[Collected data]
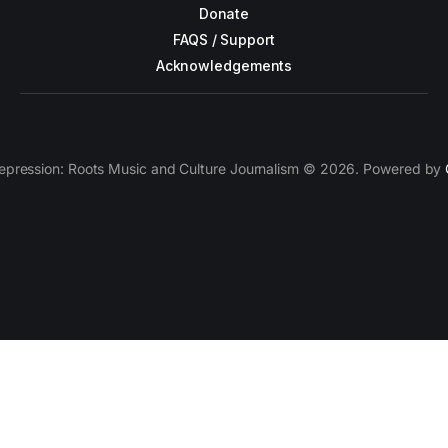
Donate
FAQS / Support
Acknowledgements
epression: Roots Music and Culture Journalism © 2026. Powered by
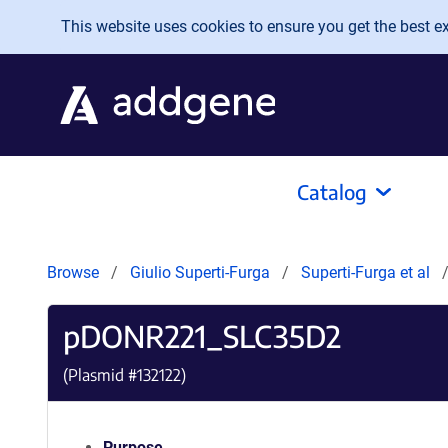
Skip to main content
This website uses cookies to ensure you get the best exp
Catalog
Browse
Giulio Superti-Furga
Superti-Furga et al
pDONR221_SLC35D2
(Plasmid #
132122
)
Purpose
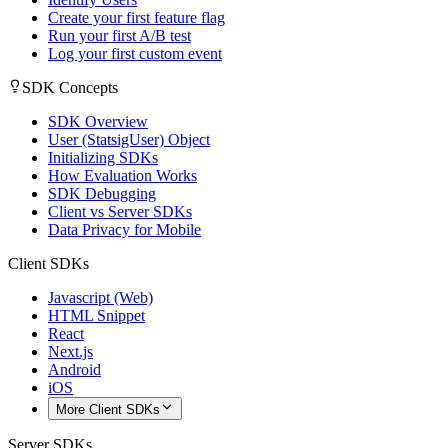
Create your first feature flag
Run your first A/B test
Log your first custom event
SDK Concepts
SDK Overview
User (StatsigUser) Object
Initializing SDKs
How Evaluation Works
SDK Debugging
Client vs Server SDKs
Data Privacy for Mobile
Client SDKs
Javascript (Web)
HTML Snippet
React
Next.js
Android
iOS
More Client SDKs
Server SDKs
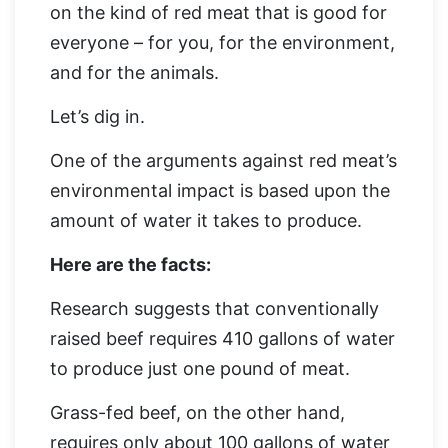
on the kind of red meat that is good for
everyone – for you, for the environment,
and for the animals.
Let’s dig in.
One of the arguments against red meat’s
environmental impact is based upon the
amount of water it takes to produce.
Here are the facts:
Research suggests that conventionally
raised beef requires 410 gallons of water
to produce just one pound of meat.
Grass-fed beef, on the other hand,
requires only about 100 gallons of water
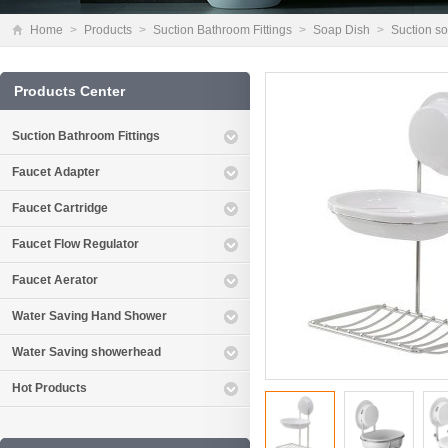
Home
>
Products
>
Suction Bathroom Fittings
>
Soap Dish
>
Suction s
Products Center
Suction Bathroom Fittings
Faucet Adapter
Faucet Cartridge
Faucet Flow Regulator
Faucet Aerator
Water Saving Hand Shower
Water Saving showerhead
Hot Products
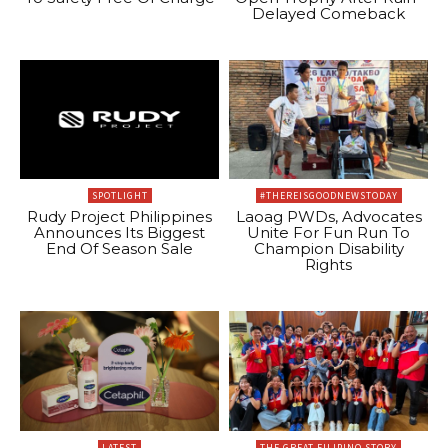
Delayed Comeback
SPOTLIGHT
#THEREISGOODNEWSTODAY
Rudy Project Philippines
Laoag PWDs, Advocates
Announces Its Biggest
Unite For Fun Run To
End Of Season Sale
Champion Disability
Rights
LATEST
THE GREAT FILIPINO STORY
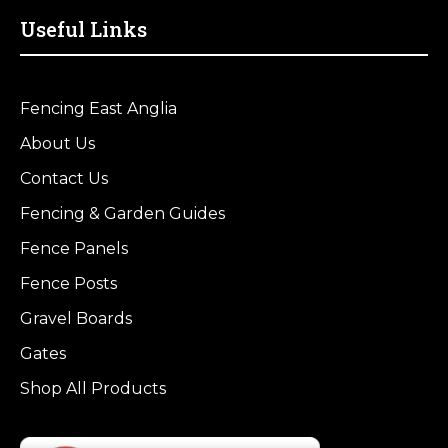
Useful Links
Fencing East Anglia
About Us
Contact Us
Fencing & Garden Guides
Fence Panels
Fence Posts
Gravel Boards
Gates
Shop All Products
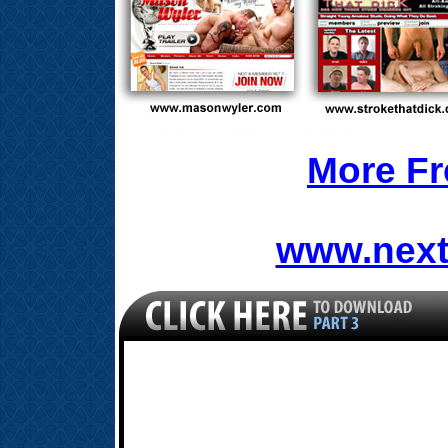
More Fr
www.next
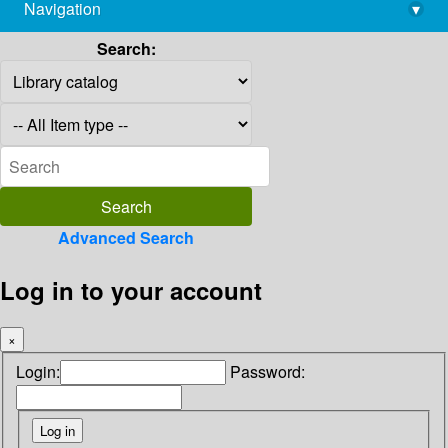
Navigation
▾
library@imsc.res.in
Search:
Advanced Search
Log in to your account
×
Login:
Password:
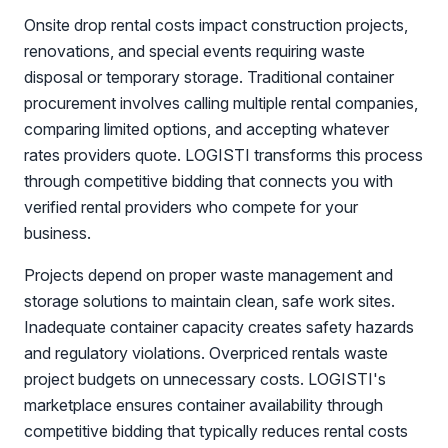
Onsite drop rental costs impact construction projects,
renovations, and special events requiring waste
disposal or temporary storage. Traditional container
procurement involves calling multiple rental companies,
comparing limited options, and accepting whatever
rates providers quote. LOGISTI transforms this process
through competitive bidding that connects you with
verified rental providers who compete for your
business.
Projects depend on proper waste management and
storage solutions to maintain clean, safe work sites.
Inadequate container capacity creates safety hazards
and regulatory violations. Overpriced rentals waste
project budgets on unnecessary costs. LOGISTI's
marketplace ensures container availability through
competitive bidding that typically reduces rental costs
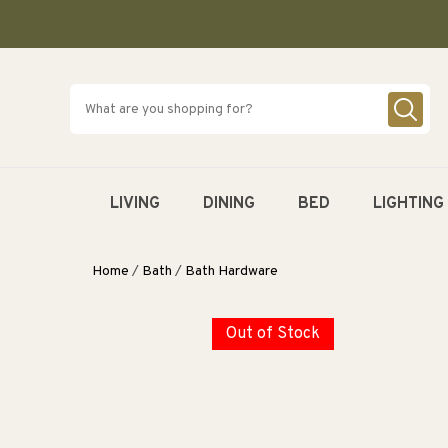
SKIP TO
CONTENT
LIVING
DINING
BED
LIGHTING
Home
/
Bath
/
Bath Hardware
Out of Stock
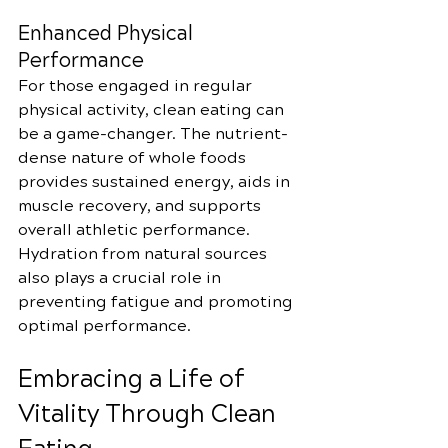
Enhanced Physical 
Performance
For those engaged in regular 
physical activity, clean eating can 
be a game-changer. The nutrient-
dense nature of whole foods 
provides sustained energy, aids in 
muscle recovery, and supports 
overall athletic performance. 
Hydration from natural sources 
also plays a crucial role in 
preventing fatigue and promoting 
optimal performance.
Embracing a Life of 
Vitality Through Clean 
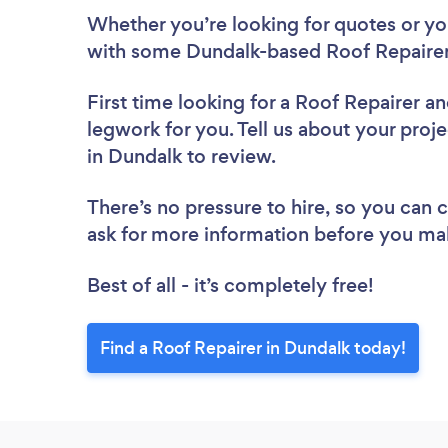
Whether you’re looking for quotes or you’
with some Dundalk-based Roof Repairer
First time looking for a Roof Repairer
an
legwork for you. Tell us about your proje
in Dundalk to review.
There’s no pressure to hire, so you can
ask for more information before you ma
Best of all - it’s completely free!
Find a Roof Repairer in Dundalk today!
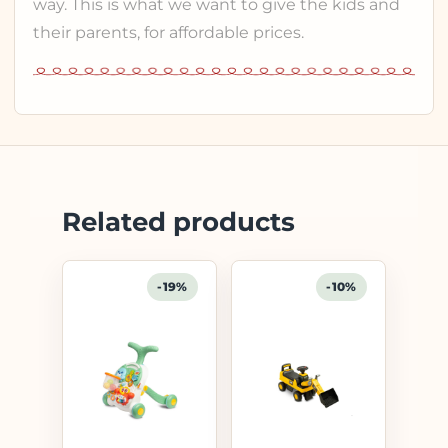
way. This is what we want to give the kids and
their parents, for affordable prices.
Related products
-19%
-10%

[WHAT THE TASK ASKS] Those lines of the records above that run from the one containing "with some Dundalk-based Roof Repairer" through the one containing "Related products" should be returned exactly, with no pictures among them.

[REPLY TO THE EXERCISE]
with some Dundalk-based Roof Repairer
First time looking for a Roof Repairer
an
legwork for you. Tell us about your proje
in Dundalk to review.
There’s no pressure to hire, so you can
ask for more information before you ma
Best of all - it’s completely free!
Find a Roof Repairer in Dundalk today!
way. This is what we want to give the kids and
their parents, for affordable prices.
Related products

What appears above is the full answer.